§ **HOW TO COMPLETE THIS TASK**:
Your answer should be a number only: the count of lines in the following entries that contain "input".

MATERIAL FOR THIS TASK Block Start

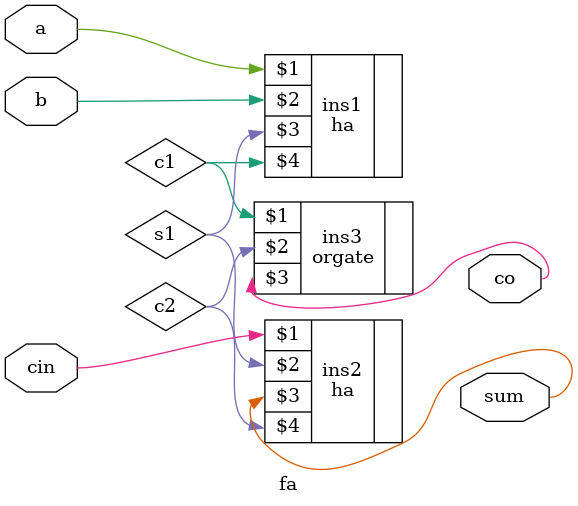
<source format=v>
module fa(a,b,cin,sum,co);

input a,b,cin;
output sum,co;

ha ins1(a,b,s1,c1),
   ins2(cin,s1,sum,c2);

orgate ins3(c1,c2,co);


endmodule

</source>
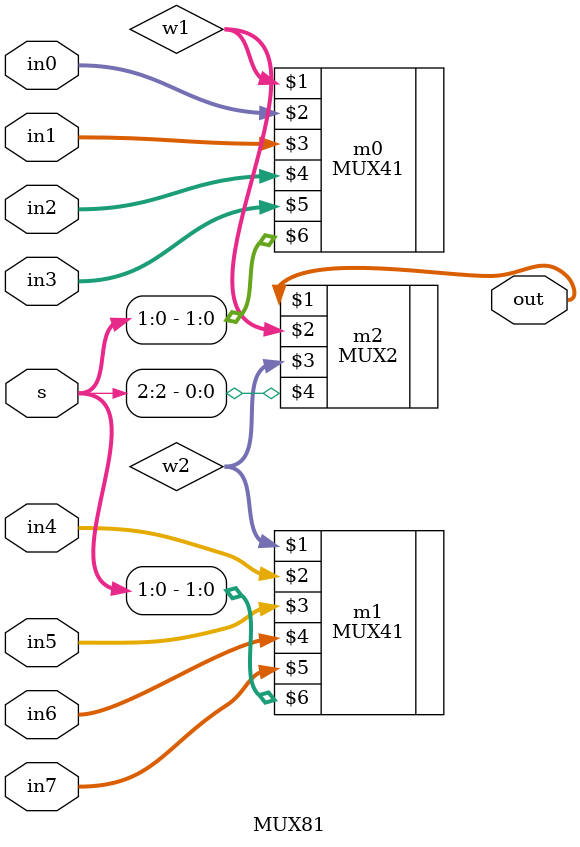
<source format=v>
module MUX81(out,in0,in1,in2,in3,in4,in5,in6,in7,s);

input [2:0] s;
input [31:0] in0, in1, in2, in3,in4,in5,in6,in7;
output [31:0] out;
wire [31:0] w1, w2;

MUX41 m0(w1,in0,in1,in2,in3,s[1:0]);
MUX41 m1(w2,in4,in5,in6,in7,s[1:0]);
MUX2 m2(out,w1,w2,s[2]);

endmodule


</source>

MATERIAL FOR THIS TASK Block End

§ **ANSWER SPACE**:
3